第19話

 内心で俺は、奴らを<赤髪>、<狼少年>なんて呼んでいたが、決して口には出さないようにした。


 会場では終始中立を装って過ごしていた俺は、周りから白い目で見られるのが嫌だから奴らのことは最後まで放っておきたかったんだけど、懇親会が終わった後に内定者だけで飲み直そうってなった時、あの二人だけは誘わない方向で話が進みそうだったから、さすがにそれは可哀そうに思えてきて俺は奴らの側についたんだ。誘うくらいしたらどうかってね。


 そしたら俺とはまた違った攻め口で、要領よく先輩方に取り入っていた小賢しい男がいてさ(名前は忘れちまったけど)、そいつは俺の存在を疎ましく感じていたのか、手早く周囲の奴らを誘導し始めたんだ。


 これがまた口の上手い奴でさ、俺の話に乗る振りをしながら人数が多いから二手に分かれようかって話に発展させて、俺だけその妙な二人組を連れて別行動を取ることになったんだ。


 まだ入社前なのに、これじゃ完全に腫れ物扱いじゃないか。懇親会に参加してる奴らなんて全員が入社するわけでもないのに、この二人には果たして助ける価値があったのかって思ったよ。


 予想通りこの二人はまんまと内定を辞退することになったんだが、それには俺にも少しばかり責任があったかもしれないね。


「――ほんとさぁ、ひどいと思わない? ちょっとした嘘くらい流してくれればいいのに。あの小平こだいらって女は、何であんなことを言うかな」


 店に入るなり、狼少年は弾丸のように愚痴を言い始めた。


「『私は一応その年の絵画コンクールで入賞をしましたが、あなたの名前には見覚えがありません』だって。一応って、何! 入賞者全員の名前を覚えてるって言い切れんの? ……マジでむかつく。何げに自分がコンクールで入賞したのもアピールしてんだぜ、あいつ」


 真っ先にそれを実行したのはお前だろうと思いつつ、俺は向かいに腰かけた狼少年に励ましの言葉を送ったよ。懇親会は今回だけじゃないし、挽回のチャンスはあるってさ。

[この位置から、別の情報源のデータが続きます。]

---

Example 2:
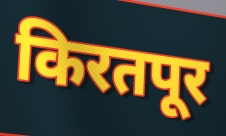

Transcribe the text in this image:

किरतपूर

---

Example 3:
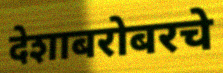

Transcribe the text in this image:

देशाबरोबरचे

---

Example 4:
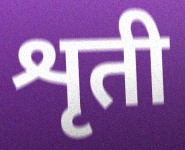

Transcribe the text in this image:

शृती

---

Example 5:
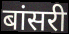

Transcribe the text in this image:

बांसरी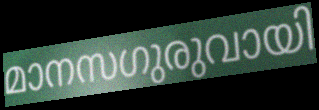
മാനസഗുരുവായിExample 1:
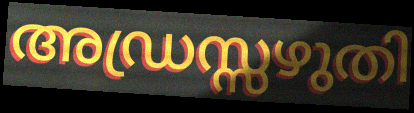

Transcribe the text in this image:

അഡ്രസ്സഴുതി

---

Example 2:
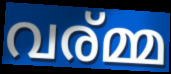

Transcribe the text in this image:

വര്മ്മ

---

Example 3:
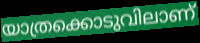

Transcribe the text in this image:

യാത്രക്കൊടുവിലാണ്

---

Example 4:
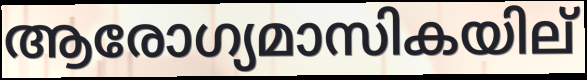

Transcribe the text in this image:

ആരോഗ്യമാസികയില്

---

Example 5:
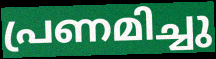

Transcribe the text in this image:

പ്രണമിച്ചുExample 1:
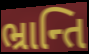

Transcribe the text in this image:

ભ્રાન્તિ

 そしたら斜め向かいの赤髪が突然泣き出しちゃって、「どうした?」って聞くと、奴さんは涙を流しながらビールを一息に飲み干して、「ぼ、僕は上司に嫌われたから、もうあの会社では生きていけない……」って嘆き始めるんだよ。


 なんて大袈裟で悲観的な野郎なんだか。こんなにも心配性なくせして、よくもまぁ思い切ったことをしたもんだよ。

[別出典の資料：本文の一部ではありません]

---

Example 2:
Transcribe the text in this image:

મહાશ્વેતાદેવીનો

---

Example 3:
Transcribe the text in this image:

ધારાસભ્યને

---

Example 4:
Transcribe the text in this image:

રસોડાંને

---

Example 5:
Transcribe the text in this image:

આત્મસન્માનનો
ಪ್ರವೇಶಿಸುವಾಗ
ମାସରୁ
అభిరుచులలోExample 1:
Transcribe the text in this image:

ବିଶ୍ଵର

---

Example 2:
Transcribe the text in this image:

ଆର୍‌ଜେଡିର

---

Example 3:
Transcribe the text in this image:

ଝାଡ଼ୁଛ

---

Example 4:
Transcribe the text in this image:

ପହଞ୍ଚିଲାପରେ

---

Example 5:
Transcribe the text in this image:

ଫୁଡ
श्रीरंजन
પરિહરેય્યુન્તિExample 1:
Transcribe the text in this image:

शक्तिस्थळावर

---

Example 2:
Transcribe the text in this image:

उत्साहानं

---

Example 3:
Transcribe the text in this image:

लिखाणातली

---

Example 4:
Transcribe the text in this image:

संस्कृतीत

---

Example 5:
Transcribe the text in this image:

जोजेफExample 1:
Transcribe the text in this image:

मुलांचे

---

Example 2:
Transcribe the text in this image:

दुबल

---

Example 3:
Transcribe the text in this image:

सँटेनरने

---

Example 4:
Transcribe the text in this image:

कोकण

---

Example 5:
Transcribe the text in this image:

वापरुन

「まだ終わりじゃないよ。次に行った時、ちゃんとしてれば平気なんだから。ギャップ効果でむしろ気に入られるかもしれないだろ」


 俺はなるべく軽い調子でそう言ってやったが、一杯しか飲んでいないビールで顔を真っ赤に染め上げた赤髪は、トロンとした目つきで一丁前に俺に噛みついてきやがったんだ。


「き、君はいいよね。先輩にもいち早く好かれてる感じだったし、ぼ、僕らとは端からスタートラインが違うんだから」


 ほう。「よく言った!」って褒めてやりたい所だったが、その時の俺は心底腹立たしかったね。何がスタートラインだ。そんなもんはみんな同じなんだよ。


 俺なんてどちらかと言えば他の奴よりもレーストラックを大回りするタイプなのにさ。こいつらは何も分かっちゃいない。自分から派手に転倒しておいてよく言えたもんだ。


 一応先に言い訳しておくと、その頃の俺は何かと感情の起伏が激しかった。ちょっとしたことで苛ついたり、感極まって泣いたり、忙しなく切り替わる思考回路を淡々と制御しながら過ごしていた。


 それも数日前の彼女との件があってから、多少タガが外れやすくなってたみたいで、……要するに、そういうことさ。


 赤髪の言葉に便乗した狼少年は、これまた隣の野郎に引けを取らないくらい酒に弱い奴だった。なんで揃いも揃って面倒な奴っていうのは、悪酔いするタイプなのかね。


 奴は俺が先輩を相手にズルをしてると言ってきかないんだ。前もって情報をどこからか入手しているだとか、先輩とコネがあるだとか、横のつながりで弱い者たちを排除しようとしてるだとか適当なことを言い連ねてさ、自分の正当性を主張しようと必死だったんだろうね。


 それで俺はまた、頭に血が昇っちゃったわけ。彼女の前で一度苛立ちを漏らした経験があったせいか、今度は上手く(上手くやるもんでもないだろうけど)怒りを表現することができた。気づいた時には、もうぼろくそにあいつらを言い負かしちゃってたね。


 何を言ったって? お前さん、頼むからそれは聞かないでおいてくれよ。


 ちなみに殴ったり蹴ったりしたのは机や椅子だけだったし、最後には二人揃って青ざめた表情を浮かべたまま口元が少しばかり震えていたように見えたけど、途中で俺は金を置いて出てきちまったから、その後のことは知らないんだな。


 それきり、奴らの姿をどこかで見かけることはなかった。内定を辞退したのは確かだと思うけど、次こそは奴らが要領よく生きられるように陰ながら祈っているよ。いや、これは本心でさ。


 またやらかしちまった。この頃の俺は、本当にどうかしてたんだ。他人の前でみっともなく本心を曝け出すなんてさ、そんなのは俺らしくないだろ。


 定められた役割からも逸脱している。どうにか精神状態を整えないと。こんなんじゃいずれ、社会から爪弾きにされちまうかもしれない。